:: Exercise ::
Restate the records underneath, keeping each one exactly the same.

:: Supplied entries ::
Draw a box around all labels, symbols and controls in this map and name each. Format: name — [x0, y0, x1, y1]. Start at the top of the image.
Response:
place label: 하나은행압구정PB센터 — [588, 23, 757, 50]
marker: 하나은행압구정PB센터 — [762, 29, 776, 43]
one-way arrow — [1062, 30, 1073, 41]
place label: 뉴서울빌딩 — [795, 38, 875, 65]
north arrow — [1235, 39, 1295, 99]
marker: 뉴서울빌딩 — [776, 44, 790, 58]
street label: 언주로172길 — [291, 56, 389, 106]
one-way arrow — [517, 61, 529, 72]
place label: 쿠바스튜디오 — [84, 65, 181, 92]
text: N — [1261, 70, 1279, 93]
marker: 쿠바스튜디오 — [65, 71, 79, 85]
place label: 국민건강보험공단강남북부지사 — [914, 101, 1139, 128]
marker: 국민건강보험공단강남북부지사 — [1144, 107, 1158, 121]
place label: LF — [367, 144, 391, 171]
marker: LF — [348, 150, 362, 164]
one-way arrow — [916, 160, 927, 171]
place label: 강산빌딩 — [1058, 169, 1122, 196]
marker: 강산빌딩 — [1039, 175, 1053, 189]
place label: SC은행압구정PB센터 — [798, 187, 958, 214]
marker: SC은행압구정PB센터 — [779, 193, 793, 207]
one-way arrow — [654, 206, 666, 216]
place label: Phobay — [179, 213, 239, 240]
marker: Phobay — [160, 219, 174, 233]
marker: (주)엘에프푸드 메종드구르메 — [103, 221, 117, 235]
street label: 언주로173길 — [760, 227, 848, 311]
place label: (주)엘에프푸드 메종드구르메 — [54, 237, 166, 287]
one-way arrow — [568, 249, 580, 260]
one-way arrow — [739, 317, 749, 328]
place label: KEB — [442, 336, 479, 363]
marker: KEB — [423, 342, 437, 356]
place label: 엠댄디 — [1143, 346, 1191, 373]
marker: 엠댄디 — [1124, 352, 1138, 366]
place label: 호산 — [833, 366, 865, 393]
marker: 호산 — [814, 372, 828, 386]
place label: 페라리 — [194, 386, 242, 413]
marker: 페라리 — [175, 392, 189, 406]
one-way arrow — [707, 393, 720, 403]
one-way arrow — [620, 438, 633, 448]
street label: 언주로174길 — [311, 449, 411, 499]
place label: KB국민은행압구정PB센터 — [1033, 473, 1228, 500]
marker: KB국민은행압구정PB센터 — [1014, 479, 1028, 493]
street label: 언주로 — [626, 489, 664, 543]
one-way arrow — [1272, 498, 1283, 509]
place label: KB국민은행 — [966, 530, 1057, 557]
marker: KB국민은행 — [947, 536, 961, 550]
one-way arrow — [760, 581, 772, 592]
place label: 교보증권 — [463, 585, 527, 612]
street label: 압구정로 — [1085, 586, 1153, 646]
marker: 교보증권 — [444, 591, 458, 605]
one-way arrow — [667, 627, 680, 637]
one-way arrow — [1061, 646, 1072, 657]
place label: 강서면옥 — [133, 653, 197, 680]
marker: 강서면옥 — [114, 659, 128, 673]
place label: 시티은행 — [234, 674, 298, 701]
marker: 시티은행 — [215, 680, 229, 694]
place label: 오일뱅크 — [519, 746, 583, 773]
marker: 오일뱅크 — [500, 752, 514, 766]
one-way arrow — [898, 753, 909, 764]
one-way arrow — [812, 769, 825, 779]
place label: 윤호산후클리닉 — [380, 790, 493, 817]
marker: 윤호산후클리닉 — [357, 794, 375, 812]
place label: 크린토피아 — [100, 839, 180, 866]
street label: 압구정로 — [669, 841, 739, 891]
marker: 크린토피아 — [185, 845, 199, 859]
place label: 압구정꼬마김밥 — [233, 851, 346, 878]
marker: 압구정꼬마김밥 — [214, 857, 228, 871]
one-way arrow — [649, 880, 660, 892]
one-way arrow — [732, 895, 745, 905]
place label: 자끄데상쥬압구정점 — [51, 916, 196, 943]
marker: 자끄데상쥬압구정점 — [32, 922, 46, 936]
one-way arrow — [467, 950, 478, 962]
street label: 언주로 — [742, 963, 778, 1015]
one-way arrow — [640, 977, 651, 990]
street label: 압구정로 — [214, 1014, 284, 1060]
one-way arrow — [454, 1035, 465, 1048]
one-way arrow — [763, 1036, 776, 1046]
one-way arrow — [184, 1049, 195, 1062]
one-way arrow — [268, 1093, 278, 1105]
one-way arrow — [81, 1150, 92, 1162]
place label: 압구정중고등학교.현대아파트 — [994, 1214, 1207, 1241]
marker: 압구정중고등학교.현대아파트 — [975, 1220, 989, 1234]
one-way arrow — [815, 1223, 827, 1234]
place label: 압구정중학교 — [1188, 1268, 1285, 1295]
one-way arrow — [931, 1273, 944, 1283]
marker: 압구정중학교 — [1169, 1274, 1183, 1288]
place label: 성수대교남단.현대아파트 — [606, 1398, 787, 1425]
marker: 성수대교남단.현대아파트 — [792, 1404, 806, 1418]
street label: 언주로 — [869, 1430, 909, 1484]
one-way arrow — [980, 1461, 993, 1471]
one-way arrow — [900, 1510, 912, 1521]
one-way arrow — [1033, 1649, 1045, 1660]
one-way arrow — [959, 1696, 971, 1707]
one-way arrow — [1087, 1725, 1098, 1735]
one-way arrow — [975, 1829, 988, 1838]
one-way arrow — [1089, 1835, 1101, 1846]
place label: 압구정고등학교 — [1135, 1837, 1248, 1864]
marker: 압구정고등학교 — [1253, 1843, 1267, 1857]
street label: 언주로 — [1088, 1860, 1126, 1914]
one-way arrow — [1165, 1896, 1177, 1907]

:: Task result ::
Draw a box around all labels, symbols and controls in this map and name each. Format: name — [x0, y0, x1, y1]. Start at the top of the image.
Response:
place label: 하나은행압구정PB센터 — [588, 23, 757, 50]
marker: 하나은행압구정PB센터 — [762, 29, 776, 43]
one-way arrow — [1062, 30, 1073, 41]
place label: 뉴서울빌딩 — [795, 38, 875, 65]
north arrow — [1235, 39, 1295, 99]
marker: 뉴서울빌딩 — [776, 44, 790, 58]
street label: 언주로172길 — [291, 56, 389, 106]
one-way arrow — [517, 61, 529, 72]
place label: 쿠바스튜디오 — [84, 65, 181, 92]
text: N — [1261, 70, 1279, 93]
marker: 쿠바스튜디오 — [65, 71, 79, 85]
place label: 국민건강보험공단강남북부지사 — [914, 101, 1139, 128]
marker: 국민건강보험공단강남북부지사 — [1144, 107, 1158, 121]
place label: LF — [367, 144, 391, 171]
marker: LF — [348, 150, 362, 164]
one-way arrow — [916, 160, 927, 171]
place label: 강산빌딩 — [1058, 169, 1122, 196]
marker: 강산빌딩 — [1039, 175, 1053, 189]
place label: SC은행압구정PB센터 — [798, 187, 958, 214]
marker: SC은행압구정PB센터 — [779, 193, 793, 207]
one-way arrow — [654, 206, 666, 216]
place label: Phobay — [179, 213, 239, 240]
marker: Phobay — [160, 219, 174, 233]
marker: (주)엘에프푸드 메종드구르메 — [103, 221, 117, 235]
street label: 언주로173길 — [760, 227, 848, 311]
place label: (주)엘에프푸드 메종드구르메 — [54, 237, 166, 287]
one-way arrow — [568, 249, 580, 260]
one-way arrow — [739, 317, 749, 328]
place label: KEB — [442, 336, 479, 363]
marker: KEB — [423, 342, 437, 356]
place label: 엠댄디 — [1143, 346, 1191, 373]
marker: 엠댄디 — [1124, 352, 1138, 366]
place label: 호산 — [833, 366, 865, 393]
marker: 호산 — [814, 372, 828, 386]
place label: 페라리 — [194, 386, 242, 413]
marker: 페라리 — [175, 392, 189, 406]
one-way arrow — [707, 393, 720, 403]
one-way arrow — [620, 438, 633, 448]
street label: 언주로174길 — [311, 449, 411, 499]
place label: KB국민은행압구정PB센터 — [1033, 473, 1228, 500]
marker: KB국민은행압구정PB센터 — [1014, 479, 1028, 493]
street label: 언주로 — [626, 489, 664, 543]
one-way arrow — [1272, 498, 1283, 509]
place label: KB국민은행 — [966, 530, 1057, 557]
marker: KB국민은행 — [947, 536, 961, 550]
one-way arrow — [760, 581, 772, 592]
place label: 교보증권 — [463, 585, 527, 612]
street label: 압구정로 — [1085, 586, 1153, 646]
marker: 교보증권 — [444, 591, 458, 605]
one-way arrow — [667, 627, 680, 637]
one-way arrow — [1061, 646, 1072, 657]
place label: 강서면옥 — [133, 653, 197, 680]
marker: 강서면옥 — [114, 659, 128, 673]
place label: 시티은행 — [234, 674, 298, 701]
marker: 시티은행 — [215, 680, 229, 694]
place label: 오일뱅크 — [519, 746, 583, 773]
marker: 오일뱅크 — [500, 752, 514, 766]
one-way arrow — [898, 753, 909, 764]
one-way arrow — [812, 769, 825, 779]
place label: 윤호산후클리닉 — [380, 790, 493, 817]
marker: 윤호산후클리닉 — [357, 794, 375, 812]
place label: 크린토피아 — [100, 839, 180, 866]
street label: 압구정로 — [669, 841, 739, 891]
marker: 크린토피아 — [185, 845, 199, 859]
place label: 압구정꼬마김밥 — [233, 851, 346, 878]
marker: 압구정꼬마김밥 — [214, 857, 228, 871]
one-way arrow — [649, 880, 660, 892]
one-way arrow — [732, 895, 745, 905]
place label: 자끄데상쥬압구정점 — [51, 916, 196, 943]
marker: 자끄데상쥬압구정점 — [32, 922, 46, 936]
one-way arrow — [467, 950, 478, 962]
street label: 언주로 — [742, 963, 778, 1015]
one-way arrow — [640, 977, 651, 990]
street label: 압구정로 — [214, 1014, 284, 1060]
one-way arrow — [454, 1035, 465, 1048]
one-way arrow — [763, 1036, 776, 1046]
one-way arrow — [184, 1049, 195, 1062]
one-way arrow — [268, 1093, 278, 1105]
one-way arrow — [81, 1150, 92, 1162]
place label: 압구정중고등학교.현대아파트 — [994, 1214, 1207, 1241]
marker: 압구정중고등학교.현대아파트 — [975, 1220, 989, 1234]
one-way arrow — [815, 1223, 827, 1234]
place label: 압구정중학교 — [1188, 1268, 1285, 1295]
one-way arrow — [931, 1273, 944, 1283]
marker: 압구정중학교 — [1169, 1274, 1183, 1288]
place label: 성수대교남단.현대아파트 — [606, 1398, 787, 1425]
marker: 성수대교남단.현대아파트 — [792, 1404, 806, 1418]
street label: 언주로 — [869, 1430, 909, 1484]
one-way arrow — [980, 1461, 993, 1471]
one-way arrow — [900, 1510, 912, 1521]
one-way arrow — [1033, 1649, 1045, 1660]
one-way arrow — [959, 1696, 971, 1707]
one-way arrow — [1087, 1725, 1098, 1735]
one-way arrow — [975, 1829, 988, 1838]
one-way arrow — [1089, 1835, 1101, 1846]
place label: 압구정고등학교 — [1135, 1837, 1248, 1864]
marker: 압구정고등학교 — [1253, 1843, 1267, 1857]
street label: 언주로 — [1088, 1860, 1126, 1914]
one-way arrow — [1165, 1896, 1177, 1907]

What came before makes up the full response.